Hunt is—excitingly or disappointingly, depending on your preferences—not a gritty, character-based reboot of the Mission: Impossible franchise, but instead a political thriller from South Korea, made by Squid Game’s breakout star Lee Jung-jae in his directorial debut. The fact that Hunt is so clearly a debut, with all the messy, bumpy execution that that implies, is partially offset by the film’s sheer energy and its walloping budget, which help turn the whole exercise into a wham-bam guns ‘n’ explosions romp.
At the outset of Hunt, a series of stern title cards and hilariously broad exposition scenes feed us a lot of information as to the political situation in which the movie is embedded: that is, the apex of military dictatorship in South Korea in the 1980s, when the country was seeking a path toward Western growth. In these opening vignettes, the camera works busily, ferreting its way through crowds, zooming hither and thither, and generally giving a fine sense of urgency, as intelligence officers watch over a student demonstration that has the potential to turn violent—which it does, suddenly and almost parodically, launching the film into wholly different territory, as it then turns into a straight-up, essentially apolitical shoot-‘em-up. Here, with the violence turned up to eleven, Lee Jung-jae indulges in some big set pieces that clearly interest him more, and have consequently been given more budget, than all the stuff to do with political intrigue. This pre-credits sequence gives the measure of the film as a whole, which sometimes seems to lose track of its own intentions, or become weirdly bored of its own narrative beats, before summoning some energy for a crunchy fist fight on a staircase.
As to the story itself: Jung-jae, directing himself in one of two lead roles, plays Park Pyong-ho, an intelligence officer whose investigation into the existence of a mole within his organization brings him into conflict with Kim Jung-do (Jung Woo-sung), another spy chief. Park and Kim are not terrifically well delineated, with both actors bringing a stern, hard-boiled intransigence to their roles. Indeed, the enmity, and then collaboration, between these two mismatched cop figures brings to mind, in an unflattering way, the bruising dynamic between Guy Pearce-Russell Crowe in L.A. Confidential: in that film, both characters are allowed to push up against one another, complement each other, and grow together—while in Hunt, the protagonists are merely offered a series of hot-blooded encounters, a big old dust-up in the corridors of power, and a final set piece with the world exploding all around them. This is all very well for the purposes of delivering a messy action vehicle, but begins to pall somewhat around the 80-minute mark, when the film is still, stubbornly but half-heartedly, trying to get you interested in some emotional subplot.

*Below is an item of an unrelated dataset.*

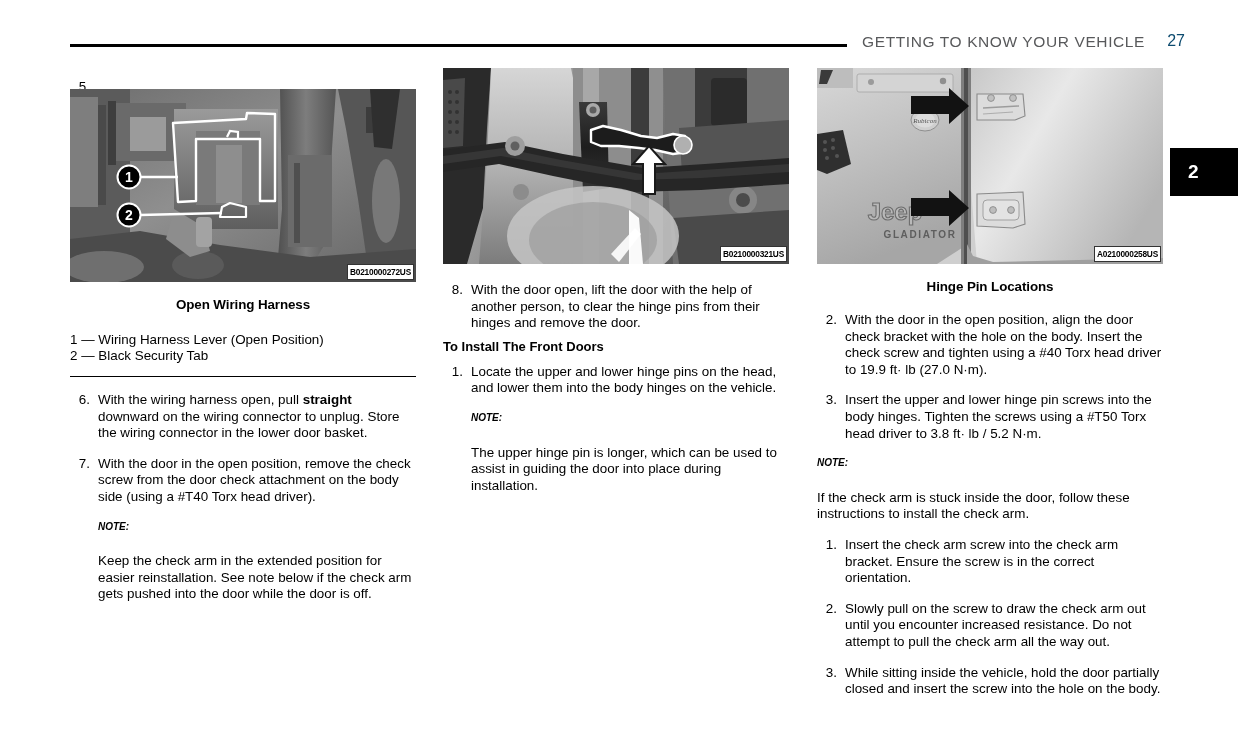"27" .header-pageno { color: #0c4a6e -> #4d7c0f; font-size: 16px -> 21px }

Hunt fares rather more happily in its action segments: a big shoot-out at a dry-cleaning store; a smaller shoot-out-slash-torture scene in the villains’ secret digs; a car chase followed by a medium-sized shoot-out; an enormous shoot-out during an official visit from the president. Here, although the edit needs a tidy-up and action-film clichés abound, Lee Jung-jae summons a verve that is lacking elsewhere. That is visible in Hunt’s sheer bloodthirst. Although the movie’s fighting is somewhat stylized according to the codes of the genre, we are still allowed to hear the human cost of it: the gnarly shattering of bones, the drenching of gore on a shirt collar, the vicious stamp-stamp-stamp of a boot on a quickly changing face. There is a surprising amount of machine guns in this film, as well as hand grenades, handguns and sundry explosives, which translates into a really quite iconic body count by the film’s completion. At times, Hunt’s uberviolence (there’s also a lot of torture!) threatens to turn parodic, or cartoonish: it is sometimes reminiscent, in this respect, of the mock car chase in The Blues Brothers that goes on for so long that one of the protagonists starts to fall asleep. These accesses of bloodlust also detract from the film’s storyline, of love and betrayal or whatever, which never gets the slightest chance to hit home.
Lee Jung-jae, who co-wrote the script on top of directing and performing, does show some promise in this film, which can be quite snappy from a formal point of view: atmospheric lighting, a nifty score, and a decent eye for composition help keep the show on the rails, even as the film lumbers toward its eventual finish with several maddening false finales. Hunt scores when it displays focus rather than trying to do too much all at once: this is the sort of tidying up that a gimlet-eyed producer can hopefully bring on board for the actor-director’s following venture. Perhaps the next one doesn’t need to take the temperature of a country, dissect masculinity, deliver a twisty whodunnit and stage several paroxysms of violence, but could instead set its sights on merely offering up some perfectly weight-free murders, blithely unencumbered by meaning.